I missed the fact that David Mamet is a conservative now. His timing isn't the best. What little I've read of his non-dramatic writing comes off as pretty pompous so I tend to avoid it. Mamet takes off after Brecht in a new book, but as this post points out he may be
picking the wrong targets. (Parabasis/Wicked Stage)
Aw, fuck, I give up. A cranky conservative, a so-called "tragic" conservative—I could imagine and even distantly admire Mamet in those terms, as a sort of Beckett-y Archie Bunker. The real scandal here is that David Mamet has become a movement conservative. And for true-blue movement conservatism, the "left" means Communist/collectivist/totalitarian—hence the straw-burning of a Brecht not even John Fuegi would recognize rather than a reckoning with Miller or Pinter, two Western liberals who lived and worked squarely within the Western democratic tradition (and in Miller's case, in as irreducibly and proudly an American milieu as any preening patriot).
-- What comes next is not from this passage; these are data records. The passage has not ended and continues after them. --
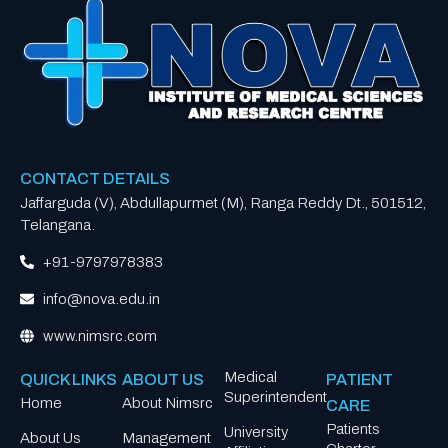
CONTACT DETAILS
Jaffarguda (V), Abdullapurmet (M), Ranga Reddy Dt., 501512,
Telangana.
+91-9797978383
info@nova.edu.in
www.nimsrc.com
Medical
QUICK LINKS
ABOUT US
PATIENT
Superintendent
Home
About Nimsrc
CARE
Patients
University
About Us
Management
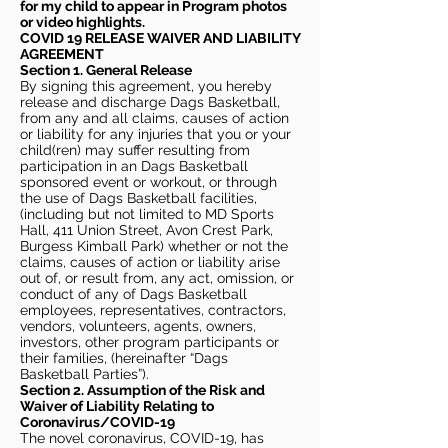
for my child to appear in Program photos
or video highlights.
COVID 19 RELEASE WAIVER
AND LIABILITY
AGREEMENT
Section 1. General Release
By signing this agreement, you hereby
release and discharge Dags Basketball,
from any and all claims, causes of action
or liability for any injuries that you or your
child(ren) may suffer resulting from
participation in an Dags Basketball
sponsored event or workout, or through
the use of Dags Basketball facilities,
(including but not limited to MD Sports
Hall, 411 Union Street, Avon Crest Park,
Burgess Kimball Park) whether or not the
claims, causes of action or liability arise
out of, or result from, any act, omission, or
conduct of any of Dags Basketball
employees, representatives, contractors,
vendors, volunteers, agents, owners,
investors, other program participants or
their families, (hereinafter “Dags
Basketball Parties”).
Section 2. Assumption of the Risk and
Waiver of Liability Relating to
Coronavirus/COVID-19
The novel coronavirus, COVID-19, has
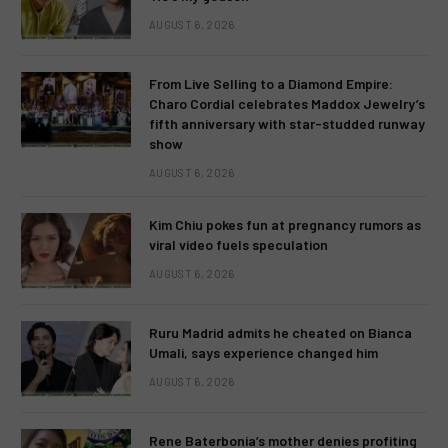
AUGUST 6, 2026
From Live Selling to a Diamond Empire:
Charo Cordial celebrates Maddox Jewelry’s
fifth anniversary with star-studded runway
show
AUGUST 6, 2026
Kim Chiu pokes fun at pregnancy rumors as
viral video fuels speculation
AUGUST 6, 2026
Ruru Madrid admits he cheated on Bianca
Umali, says experience changed him
AUGUST 6, 2026
Rene Baterbonia’s mother denies profiting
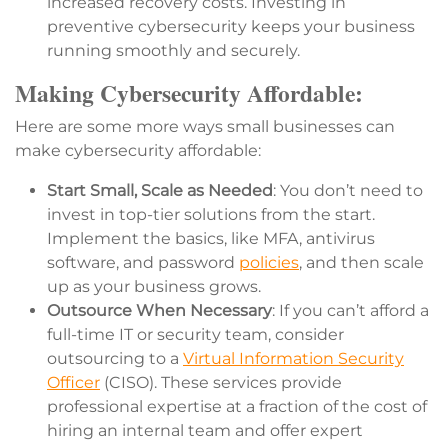
increased recovery costs. Investing in
preventive cybersecurity keeps your business
running smoothly and securely.
Making Cybersecurity Affordable:
Here are some more ways small businesses can
make cybersecurity affordable:
Start Small, Scale as Needed
: You don’t need to
invest in top-tier solutions from the start.
Implement the basics, like MFA, antivirus
software, and password
policies
, and then scale
up as your business grows.
Outsource When Necessary
: If you can’t afford a
full-time IT or security team, consider
outsourcing to a
Virtual Information Security
Officer
(CISO). These services provide
professional expertise at a fraction of the cost of
hiring an internal team and offer expert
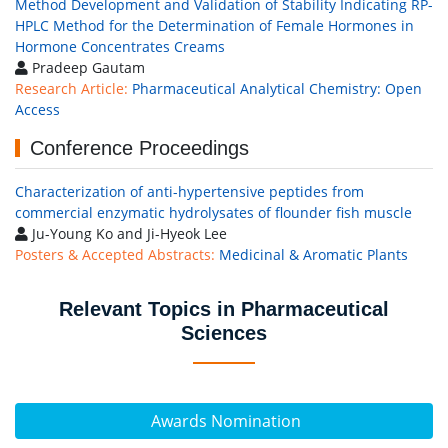
Method Development and Validation of Stability Indicating RP-
HPLC Method for the Determination of Female Hormones in
Hormone Concentrates Creams
Pradeep Gautam
Research Article:
Pharmaceutical Analytical Chemistry: Open
Access
Conference Proceedings
Characterization of anti-hypertensive peptides from
commercial enzymatic hydrolysates of flounder fish muscle
Ju-Young Ko and Ji-Hyeok Lee
Posters & Accepted Abstracts:
Medicinal & Aromatic Plants
Relevant Topics in Pharmaceutical
Sciences
Awards Nomination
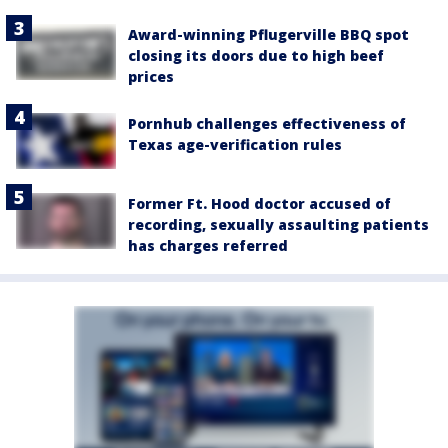
Award-winning Pflugerville BBQ spot
closing its doors due to high beef
prices
Pornhub challenges effectiveness of
Texas age-verification rules
Former Ft. Hood doctor accused of
recording, sexually assaulting patients
has charges referred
But these are writers with whom a conservative would have to constructively engage, and perhaps concede that a spectrum of respectable right and left ideas coexist under Anglo-American late capitalism, rather than simply dismiss out of hand or tar as pandering cynics. And this, I suspect, is a parricide even this wayward son can't enact on his progenitors Pinter and Miller; better to pass over their legacies in silence.